** Records follows **

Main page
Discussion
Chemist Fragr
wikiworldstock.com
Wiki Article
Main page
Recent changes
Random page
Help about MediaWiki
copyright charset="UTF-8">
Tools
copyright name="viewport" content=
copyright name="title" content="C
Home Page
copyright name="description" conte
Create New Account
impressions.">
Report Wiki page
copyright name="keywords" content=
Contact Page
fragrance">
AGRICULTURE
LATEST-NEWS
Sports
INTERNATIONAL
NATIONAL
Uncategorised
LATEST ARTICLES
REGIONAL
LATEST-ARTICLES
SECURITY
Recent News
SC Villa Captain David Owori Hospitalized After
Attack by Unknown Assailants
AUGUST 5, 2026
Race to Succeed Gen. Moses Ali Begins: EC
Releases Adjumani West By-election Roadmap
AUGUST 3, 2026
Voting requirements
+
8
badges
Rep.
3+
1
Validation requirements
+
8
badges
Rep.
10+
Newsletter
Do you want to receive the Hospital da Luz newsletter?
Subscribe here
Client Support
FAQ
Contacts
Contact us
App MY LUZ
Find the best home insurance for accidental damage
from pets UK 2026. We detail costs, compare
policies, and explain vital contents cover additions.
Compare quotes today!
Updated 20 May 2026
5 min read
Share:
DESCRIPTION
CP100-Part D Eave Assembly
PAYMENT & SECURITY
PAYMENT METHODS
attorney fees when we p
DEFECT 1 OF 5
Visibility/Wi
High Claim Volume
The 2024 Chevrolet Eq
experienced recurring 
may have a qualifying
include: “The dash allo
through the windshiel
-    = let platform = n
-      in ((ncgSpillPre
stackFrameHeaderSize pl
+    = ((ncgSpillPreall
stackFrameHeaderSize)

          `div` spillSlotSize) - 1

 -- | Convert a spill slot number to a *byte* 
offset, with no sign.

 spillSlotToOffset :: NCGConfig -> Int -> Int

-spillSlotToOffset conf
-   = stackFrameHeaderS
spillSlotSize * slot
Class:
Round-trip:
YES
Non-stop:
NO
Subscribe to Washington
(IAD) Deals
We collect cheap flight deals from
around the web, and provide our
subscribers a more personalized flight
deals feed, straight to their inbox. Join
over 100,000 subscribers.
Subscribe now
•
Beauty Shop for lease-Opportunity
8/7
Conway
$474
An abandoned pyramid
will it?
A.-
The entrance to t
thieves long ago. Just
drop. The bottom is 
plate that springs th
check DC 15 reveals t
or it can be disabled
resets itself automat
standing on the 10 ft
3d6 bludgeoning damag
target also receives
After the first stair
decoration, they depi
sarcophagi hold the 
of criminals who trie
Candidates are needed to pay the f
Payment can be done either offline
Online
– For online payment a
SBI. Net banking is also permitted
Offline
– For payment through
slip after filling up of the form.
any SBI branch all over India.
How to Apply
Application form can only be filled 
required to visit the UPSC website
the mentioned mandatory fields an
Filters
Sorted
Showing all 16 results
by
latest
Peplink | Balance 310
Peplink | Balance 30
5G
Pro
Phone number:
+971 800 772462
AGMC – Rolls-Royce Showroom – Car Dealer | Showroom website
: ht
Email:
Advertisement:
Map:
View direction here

** End of Records **

-- What is being asked --
List each line in the data above that contains the string "Balance". Treat uppercase and lowercase as different.

-- Answer area --
Peplink | Balance 310
Peplink | Balance 30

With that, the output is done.